Polpette alla Casalinga
This Italian dish is more commonly known as Meatballs. Serve hot smothered in tomato and garlic sauce or combine with tomato sauce and spaghetti for a filling pasta dish.
Ingredients:
• 2 Slices of white bread, torn into small pieces
• ¼ pint milk
• 1 egg, lightly beaten
• 1 lb. lean minced beef
• ¼ lb. sweet Italian sausage, removed from the casing
• 2 ½ oz. freshly grated parmesan cheese
• 5 tsp. finely chopped, fresh parsley
• 5 tsp. vegetable oil
• 2 small tsp. finely chopped garlic
• 1 small tsp. grated lemon peel
• 1 small tsp. ground allspice
• 1 small tsp. Salt
• Freshly ground black pepper
• Vegetable oil for frying
Method:
1) Soak the pieces of bread in ¼ pint milk for 5 minutes, then squeeze them dry and discard the milk.
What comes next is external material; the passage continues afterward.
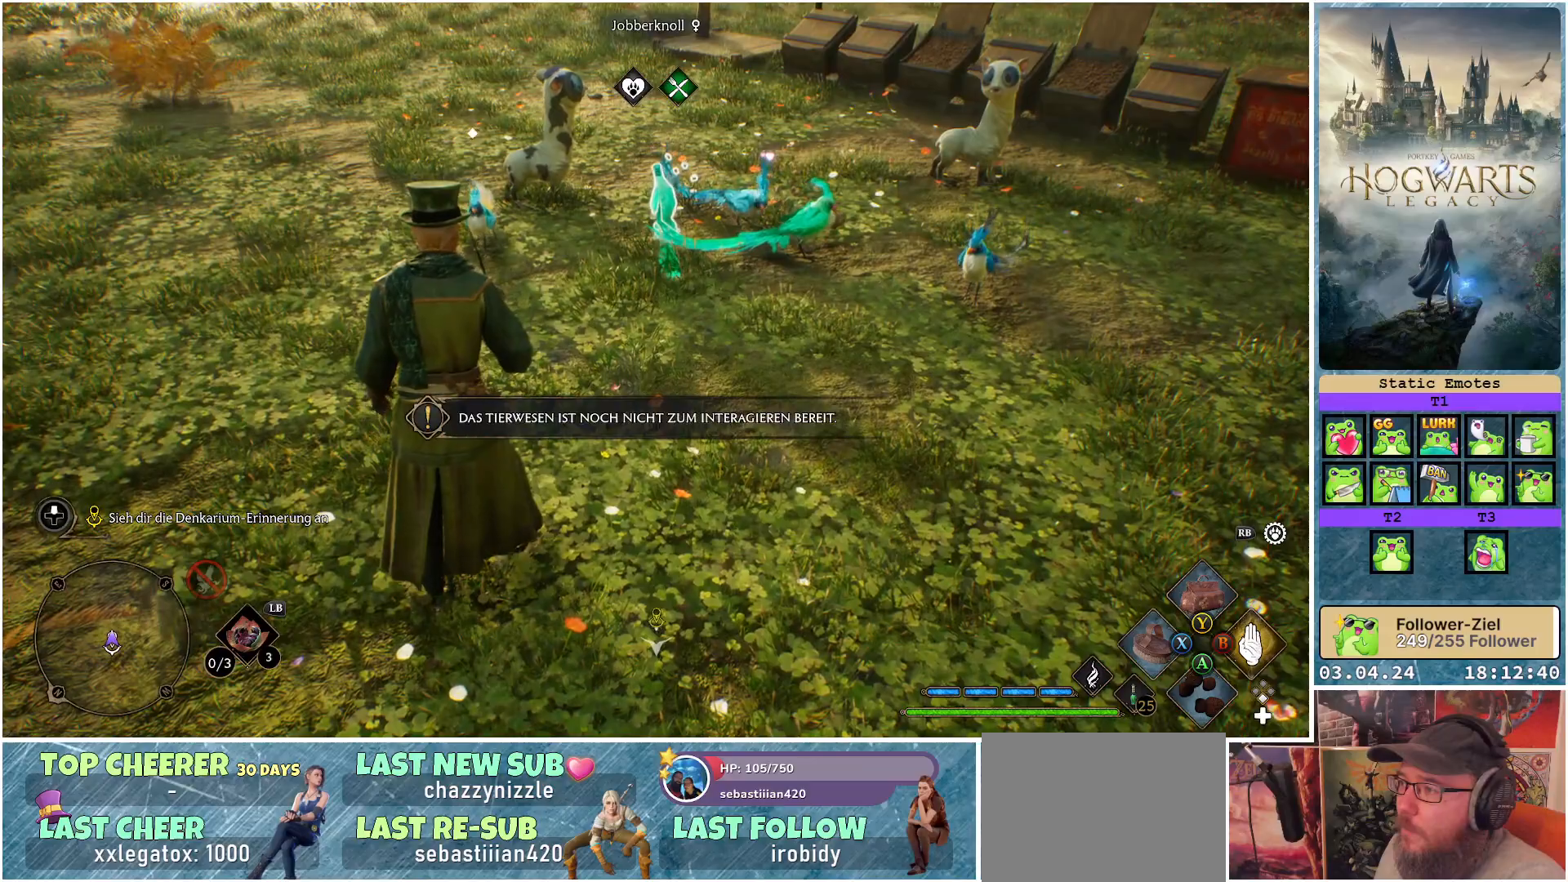
{"buttons": [], "left_stick": "up-right", "right_stick": "center", "events": [[133, "R2", "up"], [300, "left_stick", "up"], [417, "left_stick", "up-right"]]}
2) In a large mixing bowl, combine the soaked bread, the beaten egg, 1 pound of ground beef, ¼ pound of Italian sausage, the grated parmesan cheese and finely chopped parsley, 1 tablespoon of oil garlic, lemon peel, allspice, salt and a few grindings of black pepper.
3) Knead the mixture with both hands until well blended.
4) Shape the mixture into small balls about 1 ½ inches in diameter. Lay the meatballs out in one layer on a flat tray or baking sheet, cover them with plastic wrap and chill for atleast an hour.
5) Heat ¼ cup of oil in a heavy-based pan over moderately high heat and fry the meatballs for 8-10 minutes until brown outside and show no trace of pink inside. Add more oil to the skillet as needed.